Durant les belles années de l’Union soviétique, et de la Chine maoïste, il arrivait qu’on fît disparaître des photos officielles des individus devenus indésirables, d’ailleurs promptement liquidés. Dans Les Années fastes, c’est un mois entier qui a disparu des mémoires et de l’histoire même de la Chine. Tel est l’argument de ce livre singulier, à la fois fable, documentaire saisissant sur la Chine d’aujourd’hui, roman d’amour et traité d’économie politique. L’action se situe dans un avenir très proche, en 2013. Cette anticipation minime nous montre une Chine prospère. Deux années auparavant, le monde a sombré dans une crise économique catastrophique, qui a menacé d’entraîner la Chine dans le gouffre de la récession et de la misère. Mais rien de tout cela n’est arrivé : le pays connaît au contraire un âge d’or sans précédent de richesse et de stabilité. La Chine est devenue le pays du bonheur béat. Car les Chinois sont heureux. Ils ont l’aisance matérielle, des centres commerciaux gigantesques et opulents, Internet pour les surveiller, et même des vins français. Bien sûr, il ne faut toujours pas aborder des sujets politiques. Quant aux religions, la chrétienne en particulier, elles continuent à sentir le soufre et leurs membres vivent dans une permanente inquiétude.

 

L’écrivain Lao Chen est plutôt heureux de son sort. Mais, dans la première partie du roman, il revoit des gens surgis de son passé qui n’affichent pas tout à fait le même optimisme ahuri, tel Fang Caodi, un intellectuel à l’histoire tourmentée, qui l’alerte sur ce fait étrange : il manque à l’histoire récente un mois entier. Que s’est-il passé, pendant vingt-huit jours, entre la crise économique mondiale et l’avènement de la Chine heureuse ? Fang serait-il fou ? Lao Chen, lui, ne se souvient de rien. Mais voici Xiao Xi, une ancienne juge écoeurée par les exécutions sommaires de 1983, devenue militante des droits de l’homme, qui n’a pas perdu la mémoire, et son fils Wei Guo, un fasciste nationaliste, obsédé d’ordre, qui veut faire enfermer sa mère dans un hôpital psychiatrique. Tombé amoureux de Xiao Xi, Lao Chen part à sa recherche dans une étrange quête, qui le mène d’abord dans une communauté chrétienne, avant de l’entraîner avec elle et Fang Caodi dans un acte insensé : enlever un dignitaire politique pour lui faire avouer ce qui s’est vraiment passé pendant ce mois innommable.

 

C’est ici que le roman bascule étrangement.
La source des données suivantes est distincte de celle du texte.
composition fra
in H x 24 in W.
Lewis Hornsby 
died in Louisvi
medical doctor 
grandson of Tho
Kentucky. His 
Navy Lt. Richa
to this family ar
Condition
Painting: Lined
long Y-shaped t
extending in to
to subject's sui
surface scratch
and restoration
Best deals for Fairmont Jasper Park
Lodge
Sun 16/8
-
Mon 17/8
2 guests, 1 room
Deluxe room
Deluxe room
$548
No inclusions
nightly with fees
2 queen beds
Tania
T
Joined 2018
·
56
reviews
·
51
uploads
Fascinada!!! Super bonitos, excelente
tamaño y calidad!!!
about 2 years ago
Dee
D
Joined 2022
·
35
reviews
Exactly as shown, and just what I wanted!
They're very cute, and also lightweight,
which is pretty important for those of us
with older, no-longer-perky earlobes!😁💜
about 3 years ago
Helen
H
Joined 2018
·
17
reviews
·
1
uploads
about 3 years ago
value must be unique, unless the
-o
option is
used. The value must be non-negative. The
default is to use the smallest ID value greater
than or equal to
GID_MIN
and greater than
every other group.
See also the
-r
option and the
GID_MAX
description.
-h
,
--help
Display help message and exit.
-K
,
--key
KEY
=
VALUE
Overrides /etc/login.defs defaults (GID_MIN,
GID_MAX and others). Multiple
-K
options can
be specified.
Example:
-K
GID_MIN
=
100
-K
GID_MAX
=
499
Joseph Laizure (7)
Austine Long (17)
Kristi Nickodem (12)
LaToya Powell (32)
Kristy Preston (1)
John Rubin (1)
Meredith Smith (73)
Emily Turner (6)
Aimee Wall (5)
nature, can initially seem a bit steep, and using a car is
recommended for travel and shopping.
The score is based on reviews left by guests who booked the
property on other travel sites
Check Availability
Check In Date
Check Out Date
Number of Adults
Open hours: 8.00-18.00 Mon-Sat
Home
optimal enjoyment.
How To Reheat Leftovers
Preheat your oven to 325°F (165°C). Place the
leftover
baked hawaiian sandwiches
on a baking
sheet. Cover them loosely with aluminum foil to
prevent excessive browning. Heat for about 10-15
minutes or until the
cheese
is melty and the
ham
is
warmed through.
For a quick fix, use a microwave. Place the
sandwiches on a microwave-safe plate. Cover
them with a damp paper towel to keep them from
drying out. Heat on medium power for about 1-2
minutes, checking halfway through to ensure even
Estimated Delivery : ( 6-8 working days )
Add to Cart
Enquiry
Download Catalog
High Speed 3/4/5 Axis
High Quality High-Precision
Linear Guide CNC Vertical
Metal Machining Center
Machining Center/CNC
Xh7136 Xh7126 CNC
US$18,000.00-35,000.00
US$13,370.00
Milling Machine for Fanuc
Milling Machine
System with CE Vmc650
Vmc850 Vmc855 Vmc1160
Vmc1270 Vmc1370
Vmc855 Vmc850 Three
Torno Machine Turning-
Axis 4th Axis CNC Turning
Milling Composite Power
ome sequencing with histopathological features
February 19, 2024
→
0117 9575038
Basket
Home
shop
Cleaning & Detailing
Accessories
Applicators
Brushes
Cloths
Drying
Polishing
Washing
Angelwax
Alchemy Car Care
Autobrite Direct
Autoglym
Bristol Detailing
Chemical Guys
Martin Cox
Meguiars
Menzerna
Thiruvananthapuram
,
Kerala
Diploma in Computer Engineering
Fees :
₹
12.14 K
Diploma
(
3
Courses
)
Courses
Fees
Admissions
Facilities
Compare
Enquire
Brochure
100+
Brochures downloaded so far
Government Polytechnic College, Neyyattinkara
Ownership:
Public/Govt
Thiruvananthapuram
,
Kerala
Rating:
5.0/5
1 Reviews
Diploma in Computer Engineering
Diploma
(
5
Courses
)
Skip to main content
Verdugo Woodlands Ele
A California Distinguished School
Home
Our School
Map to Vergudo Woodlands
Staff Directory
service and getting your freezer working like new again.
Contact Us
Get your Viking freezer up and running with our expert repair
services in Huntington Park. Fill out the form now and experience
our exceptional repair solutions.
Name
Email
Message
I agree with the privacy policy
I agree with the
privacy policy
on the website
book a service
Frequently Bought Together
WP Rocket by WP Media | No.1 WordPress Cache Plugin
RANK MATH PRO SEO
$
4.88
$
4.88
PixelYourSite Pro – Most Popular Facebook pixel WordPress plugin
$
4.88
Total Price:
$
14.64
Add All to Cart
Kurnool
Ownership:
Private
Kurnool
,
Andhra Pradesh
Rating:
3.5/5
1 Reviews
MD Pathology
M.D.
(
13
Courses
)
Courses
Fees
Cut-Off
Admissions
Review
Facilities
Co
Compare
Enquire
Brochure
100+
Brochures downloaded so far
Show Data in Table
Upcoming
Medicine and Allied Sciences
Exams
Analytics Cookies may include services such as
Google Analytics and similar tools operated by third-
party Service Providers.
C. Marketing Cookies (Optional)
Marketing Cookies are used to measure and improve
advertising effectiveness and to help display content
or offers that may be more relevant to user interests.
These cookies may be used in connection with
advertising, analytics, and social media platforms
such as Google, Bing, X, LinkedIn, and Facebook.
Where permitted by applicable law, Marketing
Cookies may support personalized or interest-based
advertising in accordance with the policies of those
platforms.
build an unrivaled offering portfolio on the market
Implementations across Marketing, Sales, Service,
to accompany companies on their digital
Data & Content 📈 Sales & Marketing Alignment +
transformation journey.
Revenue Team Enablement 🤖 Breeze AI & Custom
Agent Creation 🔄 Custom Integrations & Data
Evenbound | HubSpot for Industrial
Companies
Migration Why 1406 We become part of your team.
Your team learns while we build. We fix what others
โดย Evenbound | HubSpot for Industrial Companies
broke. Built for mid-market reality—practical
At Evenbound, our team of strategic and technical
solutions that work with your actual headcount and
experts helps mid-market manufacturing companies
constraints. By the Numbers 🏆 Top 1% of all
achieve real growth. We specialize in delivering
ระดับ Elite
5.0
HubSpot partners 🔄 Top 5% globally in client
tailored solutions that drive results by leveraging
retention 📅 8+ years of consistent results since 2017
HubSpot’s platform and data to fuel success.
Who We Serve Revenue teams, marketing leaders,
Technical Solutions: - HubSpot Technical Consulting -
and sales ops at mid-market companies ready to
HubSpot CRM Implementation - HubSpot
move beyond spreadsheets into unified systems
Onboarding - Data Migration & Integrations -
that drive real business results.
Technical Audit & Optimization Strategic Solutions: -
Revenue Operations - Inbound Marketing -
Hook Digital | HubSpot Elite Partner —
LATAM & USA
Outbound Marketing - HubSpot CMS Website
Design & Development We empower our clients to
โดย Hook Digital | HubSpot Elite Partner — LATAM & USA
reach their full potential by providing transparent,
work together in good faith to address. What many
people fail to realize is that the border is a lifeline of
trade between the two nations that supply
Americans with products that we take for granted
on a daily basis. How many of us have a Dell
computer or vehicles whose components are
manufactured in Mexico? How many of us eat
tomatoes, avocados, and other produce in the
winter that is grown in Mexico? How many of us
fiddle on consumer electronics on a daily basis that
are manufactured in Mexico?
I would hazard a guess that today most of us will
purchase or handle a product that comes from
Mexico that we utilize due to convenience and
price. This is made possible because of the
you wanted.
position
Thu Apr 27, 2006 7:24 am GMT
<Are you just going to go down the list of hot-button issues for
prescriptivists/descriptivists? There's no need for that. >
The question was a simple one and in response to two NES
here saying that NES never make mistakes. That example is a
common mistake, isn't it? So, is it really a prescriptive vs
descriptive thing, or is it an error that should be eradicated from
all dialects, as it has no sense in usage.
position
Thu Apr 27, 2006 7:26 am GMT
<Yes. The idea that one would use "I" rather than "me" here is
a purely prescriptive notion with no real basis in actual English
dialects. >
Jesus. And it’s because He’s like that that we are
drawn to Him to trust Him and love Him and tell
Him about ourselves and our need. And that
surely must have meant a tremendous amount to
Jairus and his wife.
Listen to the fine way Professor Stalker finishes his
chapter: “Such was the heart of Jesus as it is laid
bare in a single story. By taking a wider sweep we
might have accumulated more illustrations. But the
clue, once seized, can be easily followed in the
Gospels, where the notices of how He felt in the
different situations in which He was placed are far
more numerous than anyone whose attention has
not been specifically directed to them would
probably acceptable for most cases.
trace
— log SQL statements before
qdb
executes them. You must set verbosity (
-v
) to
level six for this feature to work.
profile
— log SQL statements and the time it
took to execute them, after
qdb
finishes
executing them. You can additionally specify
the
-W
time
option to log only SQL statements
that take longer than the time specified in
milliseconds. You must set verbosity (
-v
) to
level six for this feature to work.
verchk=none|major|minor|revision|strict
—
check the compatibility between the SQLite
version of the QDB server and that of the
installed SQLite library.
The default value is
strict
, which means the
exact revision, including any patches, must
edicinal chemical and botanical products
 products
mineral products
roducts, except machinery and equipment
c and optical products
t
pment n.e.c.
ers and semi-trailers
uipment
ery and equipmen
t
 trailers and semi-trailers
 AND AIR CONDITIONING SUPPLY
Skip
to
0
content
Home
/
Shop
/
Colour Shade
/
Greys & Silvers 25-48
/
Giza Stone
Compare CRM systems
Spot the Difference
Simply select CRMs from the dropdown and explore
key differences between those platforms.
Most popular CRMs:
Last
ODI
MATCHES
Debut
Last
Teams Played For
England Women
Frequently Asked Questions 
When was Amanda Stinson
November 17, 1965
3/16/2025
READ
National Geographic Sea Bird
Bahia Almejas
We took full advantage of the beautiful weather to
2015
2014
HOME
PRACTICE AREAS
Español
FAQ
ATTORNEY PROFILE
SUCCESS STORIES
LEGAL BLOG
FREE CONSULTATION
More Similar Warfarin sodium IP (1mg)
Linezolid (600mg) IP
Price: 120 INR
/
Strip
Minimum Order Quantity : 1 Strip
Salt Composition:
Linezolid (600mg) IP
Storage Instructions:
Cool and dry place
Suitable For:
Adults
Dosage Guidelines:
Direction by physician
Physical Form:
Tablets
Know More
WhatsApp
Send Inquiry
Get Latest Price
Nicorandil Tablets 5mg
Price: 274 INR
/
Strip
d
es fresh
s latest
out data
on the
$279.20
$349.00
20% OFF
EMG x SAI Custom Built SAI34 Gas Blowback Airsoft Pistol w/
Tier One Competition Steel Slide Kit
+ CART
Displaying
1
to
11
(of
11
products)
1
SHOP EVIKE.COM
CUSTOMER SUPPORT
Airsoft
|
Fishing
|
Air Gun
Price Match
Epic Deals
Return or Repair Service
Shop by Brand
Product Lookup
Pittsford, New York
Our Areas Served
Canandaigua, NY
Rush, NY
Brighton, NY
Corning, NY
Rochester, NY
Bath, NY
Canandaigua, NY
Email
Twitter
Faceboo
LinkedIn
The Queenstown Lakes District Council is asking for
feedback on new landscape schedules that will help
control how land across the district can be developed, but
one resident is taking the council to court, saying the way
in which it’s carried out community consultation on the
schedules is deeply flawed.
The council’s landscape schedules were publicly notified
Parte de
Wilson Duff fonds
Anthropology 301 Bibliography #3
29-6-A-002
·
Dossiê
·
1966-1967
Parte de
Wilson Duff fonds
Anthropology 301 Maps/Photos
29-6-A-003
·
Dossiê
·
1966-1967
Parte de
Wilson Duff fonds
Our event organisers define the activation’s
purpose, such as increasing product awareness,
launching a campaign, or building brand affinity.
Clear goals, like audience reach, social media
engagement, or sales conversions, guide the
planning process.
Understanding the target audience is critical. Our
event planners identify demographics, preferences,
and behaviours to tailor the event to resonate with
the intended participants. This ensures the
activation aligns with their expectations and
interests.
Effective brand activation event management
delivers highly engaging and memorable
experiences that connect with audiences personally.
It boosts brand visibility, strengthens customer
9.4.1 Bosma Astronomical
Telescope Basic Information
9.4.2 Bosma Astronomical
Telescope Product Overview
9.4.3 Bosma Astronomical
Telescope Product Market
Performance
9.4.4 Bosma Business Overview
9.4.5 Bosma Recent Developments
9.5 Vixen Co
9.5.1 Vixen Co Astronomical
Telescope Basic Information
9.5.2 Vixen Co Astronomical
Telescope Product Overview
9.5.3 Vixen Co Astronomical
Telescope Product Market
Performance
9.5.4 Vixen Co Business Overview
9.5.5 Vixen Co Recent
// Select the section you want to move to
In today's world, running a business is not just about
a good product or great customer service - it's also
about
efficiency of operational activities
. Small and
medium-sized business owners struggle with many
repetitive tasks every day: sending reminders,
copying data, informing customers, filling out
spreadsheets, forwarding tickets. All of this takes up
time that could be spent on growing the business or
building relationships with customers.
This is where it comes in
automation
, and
Avec le récit du dignitaire He Dongsheng, dûment ligoté et filmé par nos trois héros, on suit un long exposé d’économie politique, rapporté pour l’essentiel sur le mode indirect, expliquant les raisons de la terrible répression qui a marqué ce mois de crise : un effet qu’on peut juger, en termes d’esthétique romanesque, assez pesant. Mais, si la forme fait sens, ce récit glacé comme un cours pour cadres du Parti est justement le reflet d’une situation glaçante, qui se cristallise dans la théorie du « Léviathan chinois ». Car c’est Hobbes et son pessimisme cynique qui sont le fil rouge, si l’on ose dire, de cette reprise en main radicale imposant un totalitarisme d’un genre à peine nouveau, « une dictature fasciste à la chinoise, mélange de nationalisme, de traditionalisme culturel et de pureté raciale nationale ». La Chine en somme, telle qu’elle est en train de s’imposer à son milliard et demi de citoyens, en attendant d’autres conquêtes : non pas le communisme, cette farce illusoire, même si le Parti porte toujours ce nom, mais une impitoyable dictature capitaliste. L’effet d’anticipation, dans Les Années fastes, est si peu marqué, la dimension fantastique de la fable si légère, qu’on est pris au piège d’un effet de réalité, comme si l’on y était déjà. Voilà le tour de force de ce roman, qu’on aura profit à lire pour comprendre de l’intérieur ce qui pourrait nous arriver si les marchés décident que la démocratie ne leur sert plus à rien.